Ich kann nicht erwarten, dass Sie mich ernst nehmen, wenn ich mich für ein derart arkanes Thema wie die Sprache des Jenseits entscheide. Manche werden gleich zu lesen aufhören. Sie werden meinen: Meine Zeit ist mir zu kostbar. Das ist alles für die Katz…
Hmm. Ob sich Katzen für dieses Thema Interessierten? Da müsste ich die liebe C. und den lieben G. fragen. Über Katzen wissen sie viel besser Bescheid als ich.
Sich Gedanken über die Sprache des Jenseits zu machen, ist aber nicht so abwegig, wie Sie vielleicht meinen, liebe Materialisten, liebe An-Nix-Glaubende.

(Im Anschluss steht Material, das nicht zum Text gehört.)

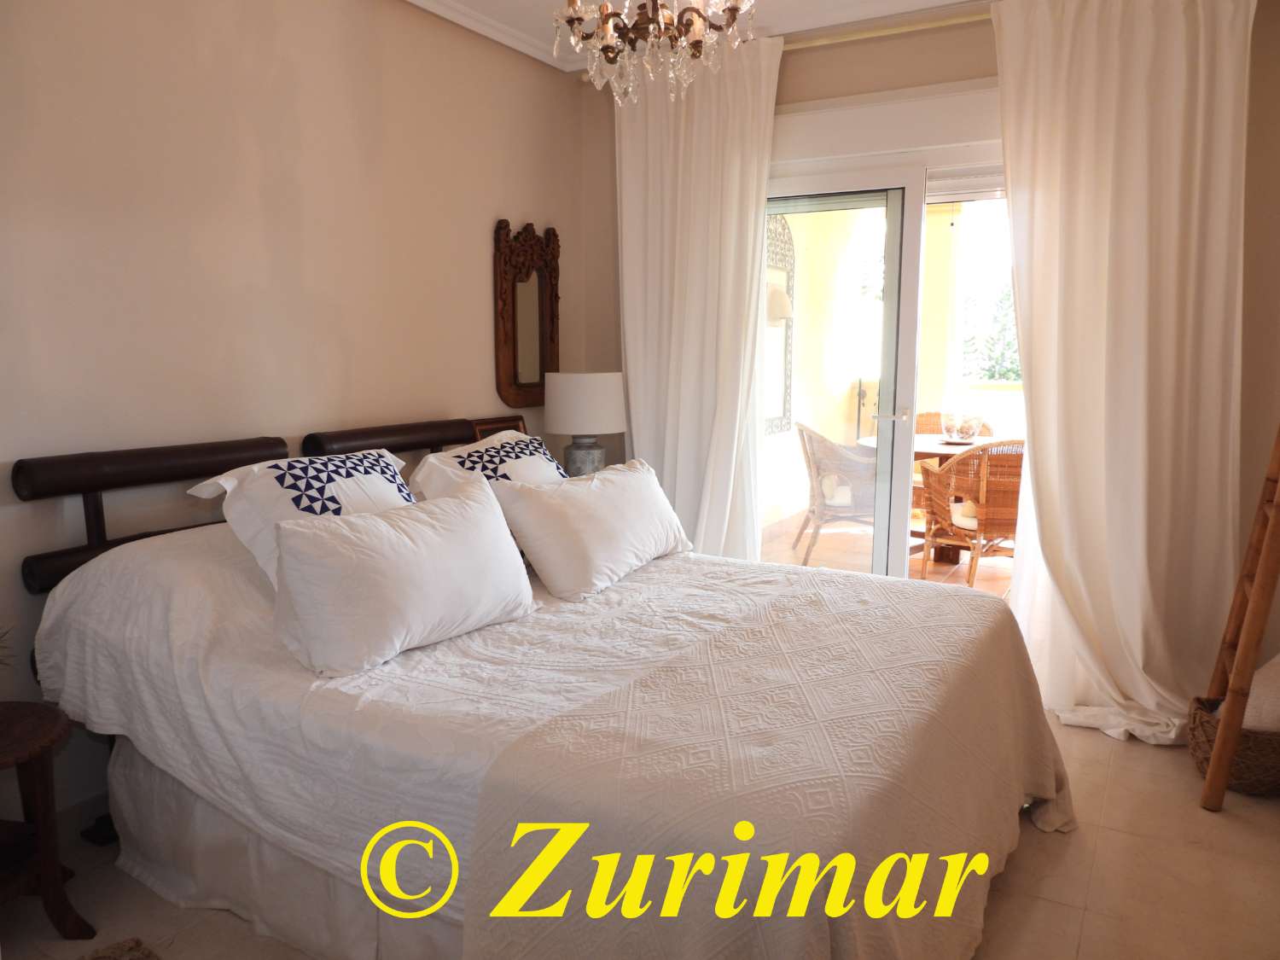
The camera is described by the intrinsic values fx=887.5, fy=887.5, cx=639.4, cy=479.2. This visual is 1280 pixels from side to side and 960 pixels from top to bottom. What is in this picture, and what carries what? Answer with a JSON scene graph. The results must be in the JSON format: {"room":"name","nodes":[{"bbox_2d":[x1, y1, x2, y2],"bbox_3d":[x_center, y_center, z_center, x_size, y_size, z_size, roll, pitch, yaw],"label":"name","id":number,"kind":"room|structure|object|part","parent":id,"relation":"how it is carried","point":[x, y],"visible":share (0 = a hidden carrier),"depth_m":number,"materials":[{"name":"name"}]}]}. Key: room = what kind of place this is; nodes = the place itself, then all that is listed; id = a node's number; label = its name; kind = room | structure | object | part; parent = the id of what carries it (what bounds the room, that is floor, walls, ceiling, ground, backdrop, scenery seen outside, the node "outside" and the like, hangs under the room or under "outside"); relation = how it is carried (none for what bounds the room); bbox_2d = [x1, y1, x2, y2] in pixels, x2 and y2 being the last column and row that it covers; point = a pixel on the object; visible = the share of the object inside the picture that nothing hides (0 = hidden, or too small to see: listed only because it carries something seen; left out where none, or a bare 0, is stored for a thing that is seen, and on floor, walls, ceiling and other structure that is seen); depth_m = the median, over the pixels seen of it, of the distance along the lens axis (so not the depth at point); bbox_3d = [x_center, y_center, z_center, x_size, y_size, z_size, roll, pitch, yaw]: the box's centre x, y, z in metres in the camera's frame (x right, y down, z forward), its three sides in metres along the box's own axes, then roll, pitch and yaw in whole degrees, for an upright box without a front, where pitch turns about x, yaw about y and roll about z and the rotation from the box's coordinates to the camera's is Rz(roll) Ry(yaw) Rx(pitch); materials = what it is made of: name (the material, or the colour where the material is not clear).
{"room":"bedroom","nodes":[
{"label":"bedroom","id":0,"kind":"room"},
{"bbox_2d":[0,0,584,828],"bbox_3d":[-1.372,-0.379,2.670,0.160,2.633,4.308,5,9,30],"label":"left wall","id":1,"kind":"structure","parent":0,"point":[456,396],"depth_m":2.73,"materials":[{"name":"beige paint"}]},
{"bbox_2d":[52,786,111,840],"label":"baseboard","id":2,"kind":"structure","parent":1,"relation":"attached to","point":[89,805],"depth_m":2.44,"materials":[{"name":"white paint"}]},
{"bbox_2d":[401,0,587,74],"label":"crown molding","id":3,"kind":"structure","parent":1,"relation":"attached to","point":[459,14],"depth_m":3.55,"materials":[{"name":"white paint"}]},
{"bbox_2d":[494,216,561,411],"bbox_3d":[-0.483,-0.726,3.975,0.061,0.840,0.460,5,9,30],"label":"mirror","id":4,"kind":"object","parent":1,"relation":"attached to","point":[533,361],"visible":0.99,"depth_m":3.95,"materials":[{"name":"brown"}]},
{"bbox_2d":[542,371,626,476],"bbox_3d":[-0.241,-0.193,3.907,0.361,0.555,0.357,5,9,30],"label":"table lamp","id":5,"kind":"object","parent":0,"point":[586,393],"visible":0.89,"depth_m":3.75,"materials":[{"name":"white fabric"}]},
{"bbox_3d":[-0.248,-0.089,3.884,0.196,0.217,0.199,2,8,14],"label":"lamp base","id":6,"kind":"part","parent":5,"relation":"part of","materials":[{"name":"grey ceramic"}]},
{"bbox_3d":[-0.241,-0.334,3.921,0.427,0.260,0.412,5,9,30],"label":"drum shade","id":7,"kind":"part","parent":5,"relation":"part of","materials":[{"name":"white fabric"}]},
{"bbox_2d":[0,701,1279,959],"bbox_3d":[0.128,1.091,2.023,3.669,0.102,4.488,5,9,30],"label":"floor","id":8,"kind":"structure","parent":0,"point":[1093,918],"depth_m":2.20,"materials":[{"name":"beige tile"}]},
{"bbox_2d":[0,702,95,937],"bbox_3d":[-1.486,0.808,1.909,0.469,0.492,0.475,1,8,11],"label":"side table","id":9,"kind":"object","parent":8,"relation":"on","point":[51,730],"visible":1,"depth_m":1.97,"materials":[{"name":"brown wood"}]},
{"bbox_2d":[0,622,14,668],"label":"plant","id":10,"kind":"object","parent":9,"relation":"on","point":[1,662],"visible":0.99,"depth_m":2.01,"materials":[{"name":"green plant"}]},
{"bbox_2d":[80,936,159,959],"bbox_3d":[-1.048,1.097,1.524,0.846,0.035,0.659,5,9,30],"label":"rug","id":11,"kind":"object","parent":8,"relation":"on","point":[139,945],"visible":0.98,"depth_m":1.94,"materials":[{"name":"carpet"}]},
{"bbox_2d":[15,420,1073,959],"bbox_3d":[-0.190,0.452,2.367,2.266,1.061,1.866,5,9,30],"label":"bed","id":12,"kind":"object","parent":8,"relation":"on","point":[152,786],"visible":0.93,"depth_m":1.89,"materials":[{"name":"white fabric"}]},
{"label":"headboard rail","id":13,"kind":"part","parent":12,"relation":"part of","materials":[{"name":"brown wood"}]},
{"bbox_3d":[-0.921,-0.111,3.388,0.220,0.207,0.734,5,9,30],"label":"headboard","id":14,"kind":"part","parent":12,"relation":"part of","materials":[{"name":"brown wood"}]},
{"bbox_2d":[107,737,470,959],"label":"bed skirt","id":15,"kind":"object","parent":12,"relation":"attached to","point":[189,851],"visible":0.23,"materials":[{"name":"white fabric"}]},
{"bbox_2d":[407,429,570,498],"bbox_3d":[-0.435,0.037,3.064,0.405,0.377,0.732,5,9,30],"label":"pillow","id":16,"kind":"object","parent":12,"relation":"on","point":[473,450],"visible":0.51,"depth_m":2.95,"materials":[{"name":"white fabric"}]},
{"bbox_2d":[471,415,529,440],"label":"picture frame","id":17,"kind":"object","parent":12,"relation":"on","point":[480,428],"visible":0.23,"depth_m":3.74,"materials":[{"name":"brown wood"}]},
{"bbox_2d":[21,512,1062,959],"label":"bedspread","id":18,"kind":"object","parent":12,"relation":"on","point":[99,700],"visible":0.59,"depth_m":1.89,"materials":[{"name":"white fabric"}]},
{"bbox_2d":[187,447,418,586],"bbox_3d":[-0.817,0.108,2.453,0.407,0.361,0.677,5,9,30],"label":"pillow","id":19,"kind":"object","parent":18,"relation":"on","point":[269,472],"visible":0.56,"depth_m":2.30,"materials":[{"name":"white fabric"}]},
{"bbox_2d":[267,467,540,676],"bbox_3d":[-0.576,0.212,2.225,0.292,0.355,0.741,5,9,30],"label":"pillow","id":20,"kind":"object","parent":18,"relation":"on","point":[478,522],"visible":0.99,"depth_m":2.05,"materials":[{"name":"white fabric"}]},
{"bbox_2d":[487,454,694,598],"bbox_3d":[-0.125,0.129,2.931,0.333,0.339,0.841,5,9,30],"label":"pillow","id":21,"kind":"object","parent":18,"relation":"on","point":[608,493],"visible":0.99,"depth_m":2.70,"materials":[{"name":"white fabric"}]},
{"bbox_2d":[1187,693,1279,796],"bbox_3d":[1.920,0.833,2.756,0.361,0.215,0.350,5,9,30],"label":"wicker basket","id":22,"kind":"object","parent":8,"relation":"on","point":[1273,759],"visible":0.63,"depth_m":2.65,"materials":[{"name":"brown wicker"}]},
{"bbox_2d":[1241,652,1279,731],"bbox_3d":[1.965,0.664,2.730,0.354,0.250,0.244,0,8,-2],"label":"cushion","id":23,"kind":"object","parent":22,"relation":"in","point":[1249,713],"visible":0.66,"depth_m":2.67,"materials":[{"name":"white fabric"}]},
{"bbox_2d":[1198,425,1279,810],"bbox_3d":[1.923,-0.030,2.510,0.423,1.975,0.412,5,9,30],"label":"ladder","id":24,"kind":"object","parent":8,"relation":"on","point":[1228,753],"visible":0.99,"depth_m":2.55,"materials":[{"name":"brown wood"}]},
{"bbox_2d":[404,0,992,71],"bbox_3d":[0.197,-1.603,1.791,3.827,0.111,4.340,5,9,30],"label":"ceiling","id":25,"kind":"structure","parent":0,"point":[772,20],"depth_m":3.46,"materials":[{"name":"white paint"}]},
{"bbox_2d":[556,0,758,103],"bbox_3d":[0.023,-1.240,2.007,0.517,0.738,0.519,-3,8,-17],"label":"chandelier","id":26,"kind":"object","parent":25,"relation":"hanging from","point":[578,20],"visible":0.99,"depth_m":2.02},
{"bbox_2d":[585,0,1279,720],"bbox_3d":[1.189,-0.526,3.635,3.237,2.624,0.194,5,9,30],"label":"back wall","id":27,"kind":"structure","parent":0,"point":[796,95],"depth_m":3.36,"materials":[{"name":"beige paint"}]},
{"bbox_2d":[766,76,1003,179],"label":"roller shutter box","id":28,"kind":"object","parent":27,"relation":"attached to","point":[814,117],"visible":0.64,"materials":[{"name":"white paint"}]},
{"bbox_2d":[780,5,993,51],"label":"curtain rod","id":29,"kind":"object","parent":27,"relation":"attached to","point":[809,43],"visible":0.52,"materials":[{"name":"gold metal"}]},
{"bbox_2d":[616,27,781,563],"bbox_3d":[0.216,-0.545,3.881,0.805,2.583,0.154,5,9,30],"label":"left curtain","id":30,"kind":"object","parent":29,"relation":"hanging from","point":[634,423],"visible":0.79,"depth_m":3.84,"materials":[{"name":"white fabric"}]},
{"bbox_2d":[989,0,1250,753],"bbox_3d":[1.601,-0.393,2.971,0.821,2.535,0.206,5,9,30],"label":"right curtain","id":31,"kind":"object","parent":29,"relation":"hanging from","point":[1043,197],"visible":0.96,"depth_m":2.98,"materials":[{"name":"fabric"}]},
{"bbox_2d":[759,151,1016,586],"bbox_3d":[1.161,-0.261,3.781,1.754,2.106,0.234,5,9,30],"label":"sliding glass door","id":32,"kind":"structure","parent":27,"relation":"in","point":[899,517],"depth_m":3.78,"materials":[{"name":"glass"}]},
{"bbox_3d":[1.108,-0.282,3.978,0.127,0.060,0.107,5,9,30],"label":"door handle","id":33,"kind":"part","parent":32,"relation":"part of","materials":[{"name":"silver metal"}]},
{"label":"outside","id":34,"kind":"structure","parent":0,"visible":0},
{"bbox_2d":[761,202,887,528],"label":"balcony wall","id":35,"kind":"structure","parent":34,"point":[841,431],"depth_m":7.05,"materials":[{"name":"yellow paint"}]},
{"bbox_2d":[762,208,796,433],"bbox_3d":[0.917,-1.144,6.321,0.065,1.651,0.893,5,9,30],"label":"wall mirror","id":36,"kind":"object","parent":35,"relation":"attached to","point":[782,229],"visible":0.46,"depth_m":6.48,"materials":[{"name":"mirror"}]},
{"bbox_2d":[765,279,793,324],"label":"wall lamp","id":37,"kind":"object","parent":35,"relation":"attached to","point":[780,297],"visible":0.56,"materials":[{"name":"white"}]},
{"bbox_2d":[759,508,1013,597],"bbox_3d":[2.275,0.564,5.730,4.108,0.110,3.690,5,9,30],"label":"terrace floor","id":38,"kind":"structure","parent":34,"point":[984,563],"depth_m":5.68,"materials":[{"name":"tile"}]},
{"bbox_2d":[795,424,877,569],"bbox_3d":[1.356,0.084,5.730,0.672,0.865,0.671,0,8,1],"label":"wicker chair","id":39,"kind":"object","parent":38,"relation":"on","point":[825,447],"visible":0.69,"depth_m":5.50,"materials":[{"name":"wicker"}]},
{"bbox_2d":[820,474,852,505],"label":"cushion","id":40,"kind":"object","parent":39,"relation":"on","point":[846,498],"visible":0.41,"depth_m":5.53,"materials":[{"name":"white fabric"}]},
{"bbox_2d":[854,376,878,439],"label":"stand","id":41,"kind":"object","parent":38,"relation":"on","point":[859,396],"visible":0.35,"depth_m":7.29,"materials":[{"name":"black metal"}]},
{"bbox_2d":[854,430,1021,564],"bbox_3d":[1.952,0.135,5.742,1.130,0.751,1.094,5,9,30],"label":"patio table","id":42,"kind":"object","parent":38,"relation":"on","point":[868,442],"visible":0.34,"depth_m":5.63,"materials":[{"name":"brown wood"}]},
{"bbox_2d":[941,411,986,442],"bbox_3d":[2.026,-0.328,5.564,0.293,0.173,0.282,5,9,30],"label":"glass bowl","id":43,"kind":"object","parent":42,"relation":"on","point":[968,428],"visible":0.99,"depth_m":5.50,"materials":[{"name":"glass"}]},
{"bbox_2d":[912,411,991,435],"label":"wicker chair","id":44,"kind":"object","parent":38,"relation":"on","point":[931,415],"visible":0.14,"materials":[{"name":"brown wicker"}]},
{"bbox_2d":[913,441,1023,586],"bbox_3d":[1.990,0.185,5.044,0.641,0.854,0.675,-1,8,-4],"label":"wicker chair","id":45,"kind":"object","parent":38,"relation":"on","point":[984,485],"visible":0.7,"depth_m":4.83,"materials":[{"name":"brown wicker"}]},
{"bbox_2d":[951,501,977,528],"bbox_3d":[2.014,0.199,5.085,0.400,0.085,0.360,-1,8,-4],"label":"seat cushion","id":46,"kind":"object","parent":45,"relation":"on","point":[962,520],"visible":0.28,"depth_m":5.03,"materials":[{"name":"fabric"}]},
{"bbox_2d":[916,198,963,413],"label":"column","id":47,"kind":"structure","parent":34,"point":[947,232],"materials":[{"name":"yellow paint"}]},
{"label":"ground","id":48,"kind":"structure","parent":34,"visible":0},
{"bbox_2d":[960,281,1021,380],"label":"tree","id":49,"kind":"object","parent":48,"relation":"on","point":[1008,299],"visible":0.16,"materials":[{"name":"green plant"}]}
]}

Denn dieses Thema hat durchaus auch Bezüge zum Here and Now. Echt. Immerhin hat der amer. Sprachwissenschaftler Noam Chomsky vor 60 Jahren einen wichtigen Beitrag zu solchen Spekulationen geleistet.
Und zwar hat er damals über die sog. „Tiefengrammatik“ – genannt: „Transformationsgrammatik“ – publiziert. Mit „Transformationsgrammatik“ meinte er, dass jeder Mensch mit der Gabe geboren wird, Sprachelemente grammatikalisch zu organisieren. Die jeweilige Sprache dieses Organisationsprozesses sei egal. Es geht darum, dass ein Säugling innerhalb ein paar Jahren in der Lage ist, irgendeine Elternsprache (haha – im Namen der Gleichberechtigung haben wir „Muttersprache“ gestrichen) zu verinnerlichen.
Szeretem a házamat, sagt das ungarische Kleinkind. Ich liebe mein Haus. Zu beachten: ház = Haus; házam = mein Haus; házamat = mein Haus im Akkusativ. Auch zu beachten: szeretem = „ich liebe“, wenn ein Nomen wie oben – mit Artikel versehen – im Akkusativ folgt. Szeretek = „ich liebe“ wenn kein Artikel folgt. Szertek almakat = ich liebe Äpfel (alma = „Apfel“, almak „Äpfel“, almakat „Äpfel“ im Akkusativ). Alles klar?
Das weiß jedes ungar. Kleinkind, so wie Sie, liebe Deutsche, bereits im zarten Alter zwischen „das gute Tier“ und „ein gutes Tier“ zu unterscheiden lernten.
Die Fähigkeit all dies zu kapieren schulden wir eben jene Tiefengrammatik, mit der wir – Chomsky zufolge – auf die Welt kommen. Kinder unterscheiden mühelos zwischen Verb, Nomen, etc., und sie beherrschen nach kurzer Zeit alle anderen Feinheiten.
Ein bekannter Sprachforscher – zum Glück hab ich seinen Namen vergessen – stellte einst die Theorie, dass alle Sprachen aus einer einzigen Ursprache entwachsen sind. Muss nicht sein, aber das hat er gemeint.
Mir klingt seine Theorie beinahe wie der Babelmythos. Upps! Da sind wir bereits kurz vorm Jenseits. Ich meine wegen Bibel…Religion…Tod…usw.
Doch keine Sorge. Ich schreibe hier kein metaphysisches Werk, sondern lediglich eine äußerst komprimierte sprachwissenschaftliche Studie zum Thema „Tiefengrammatik“. Heute hat man ohnehin kaum Zeit für anderes als Kurzfassungen.
Fassen wir also zusammen: Bisher haben wir bewiesen, dass alle Menschen mit der Gabe zur organisierten Sprache (sprich Grammatik) auf die Welt kommen. Soweit so gut. Nur… woher haben wir diese Gabe?
Und jetzt wird’s heikel. Hier meine kontroverse Theorie: Alle Menschen spekulieren gern über ein Leben nach dem Tod. Aber wieso soll es so etwas geben? Was man aber doch konkret weiß: Das Leben beginnt mit der Geburt – genauer gesagt, im Elternleib bzw. im Gebäreltern, wo man bereits mit der Tiefengrammatik bestückt ist.
Meiner Meinung nach ist das Neugeborene Kind schon so gut ausgerüstet, weil es bereits irgendwo war, wo man eine Sprache namens „Tiefengrammatik“ redete, und alle haben sie verstanden. So was könnte man ein Leben vor der Geburt nennen…so, als würde man die Fähigkeit mitbringen, jede Sprache im Nu zu meistern! Ein Leben vor der Geburt klingt ohnehin vernünftiger als eins nach dem Tod.
Mehr habe ich über dieses Thema nicht zu sagen. Sie kennen sich vielleicht sowieso besser aus als ich mich.